"Microsoft kills Windows 8," say the likes of Pogson and ourselves. With more and more antifeatures it becomes abundantly clear that OEMs will look at non-Windows options. Microsoft makes matters worse as the "final build of Windows 8 has already leaked to torrent sites, which is giving the propellerheads a chance to dig through the code. One revelation will probably not sit well with enterprise customers: you can't bypass the don't-call-it-Metro UI.

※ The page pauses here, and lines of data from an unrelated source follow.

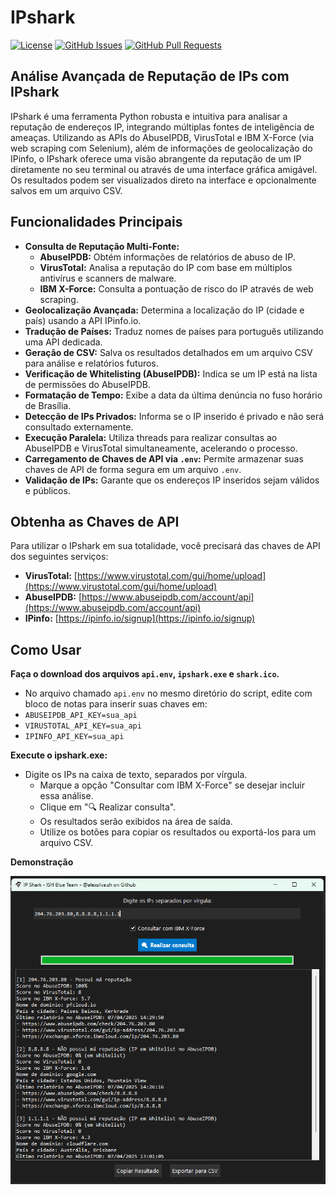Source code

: # IPshark

[![License](https://img.shields.io/badge/license-MIT-blue.svg)](LICENSE)
[![GitHub Issues](https://img.shields.io/github/issues/alexsilva-sh/IP-Shark)](https://github.com/alexsilva-sh/IP-Shark/issues)
[![GitHub Pull Requests](https://img.shields.io/github/issues-pr/alexsilva-sh/IP-Shark)](https://github.com/alexsilva-sh/IP-Shark/pulls)

## Análise Avançada de Reputação de IPs com IPshark

IPshark é uma ferramenta Python robusta e intuitiva para analisar a reputação de endereços IP, integrando múltiplas fontes de inteligência de ameaças. Utilizando as APIs do AbuseIPDB, VirusTotal e IBM X-Force (via web scraping com Selenium), além de informações de geolocalização do IPinfo, o IPshark oferece uma visão abrangente da reputação de um IP diretamente no seu terminal ou através de uma interface gráfica amigável. Os resultados podem ser visualizados direto na interface e opcionalmente salvos em um arquivo CSV.

## Funcionalidades Principais

* **Consulta de Reputação Multi-Fonte:**
    * **AbuseIPDB:** Obtém informações de relatórios de abuso de IP.
    * **VirusTotal:** Analisa a reputação do IP com base em múltiplos antivírus e scanners de malware.
    * **IBM X-Force:** Consulta a pontuação de risco do IP através de web scraping.
* **Geolocalização Avançada:** Determina a localização do IP (cidade e país) usando a API IPinfo.io.
* **Tradução de Países:** Traduz nomes de países para português utilizando uma API dedicada.
* **Geração de CSV:** Salva os resultados detalhados em um arquivo CSV para análise e relatórios futuros.
* **Verificação de Whitelisting (AbuseIPDB):** Indica se um IP está na lista de permissões do AbuseIPDB.
* **Formatação de Tempo:** Exibe a data da última denúncia no fuso horário de Brasília.
* **Detecção de IPs Privados:** Informa se o IP inserido é privado e não será consultado externamente.
* **Execução Paralela:** Utiliza threads para realizar consultas ao AbuseIPDB e VirusTotal simultaneamente, acelerando o processo.
* **Carregamento de Chaves de API via `.env`:** Permite armazenar suas chaves de API de forma segura em um arquivo `.env`.
* **Validação de IPs:** Garante que os endereços IP inseridos sejam válidos e públicos.

## Obtenha as Chaves de API

Para utilizar o IPshark em sua totalidade, você precisará das chaves de API dos seguintes serviços:

* **VirusTotal:** [https://www.virustotal.com/gui/home/upload](https://www.virustotal.com/gui/home/upload)
* **AbuseIPDB:** [https://www.abuseipdb.com/account/api](https://www.abuseipdb.com/account/api)
* **IPinfo:** [https://ipinfo.io/signup](https://ipinfo.io/signup)

## Como Usar

**Faça o download dos arquivos `api.env`, `ipshark.exe` e `shark.ico`.**
* No arquivo chamado `api.env` no mesmo diretório do script, edite com bloco de notas para inserir suas chaves em:
* `ABUSEIPDB_API_KEY=sua_api`
* `VIRUSTOTAL_API_KEY=sua_api`
* `IPINFO_API_KEY=sua_api`

**Execute o ipshark.exe:**
  - Digite os IPs na caixa de texto, separados por vírgula.
    - Marque a opção "Consultar com IBM X-Force" se desejar incluir essa análise.
    - Clique em "🔍 Realizar consulta".
    - Os resultados serão exibidos na área de saída.
    - Utilize os botões para copiar os resultados ou exportá-los para um arquivo CSV.
   
**Demonstração**

![Demonstração de uso](imagem.png)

"Normally, you have to boot Windows 8 and when the tiled desktop UI (formerly known as Metro) came up, you had to click on one of the boxes to launch Explorer. Prior builds of Windows 8 allowed the user to create a shortcut so you bypass Metro and go straight to the Explorer desktop."
"This is why Microsoft is trying so aggressively to tax Android with patents."Well, Vista 8 repeats the mistakes of Vista and now that Android may come to the desktop Microsoft might get no second chances. "There are millions and millions of people using Android on their smartphones," writes one blogger, "and even some that are using it on tablets. What would happen if there was a version of Android released for the desktop?"
As one who uses the almost latest Android (4.0, not 4.1) on a tablet every day, I sure see why Microsoft should worry. Android is "better Metro than Metro" -- so to speak -- and it's free. This is why Microsoft is trying so aggressively to tax Android with patents. ⬆
Comments
mcinsand
2012-08-13 16:57:37
NotZed
2012-08-14 02:08:12
I would hope they do it with a proper GNU userland, but I bet they don't because they want to keep it locked up as an appliance.
Given the security model - each application is given it's own userid - i'm not sure a multi-login desktop will be simple. OTOH I don't think multi-user is needed for a desktop os either.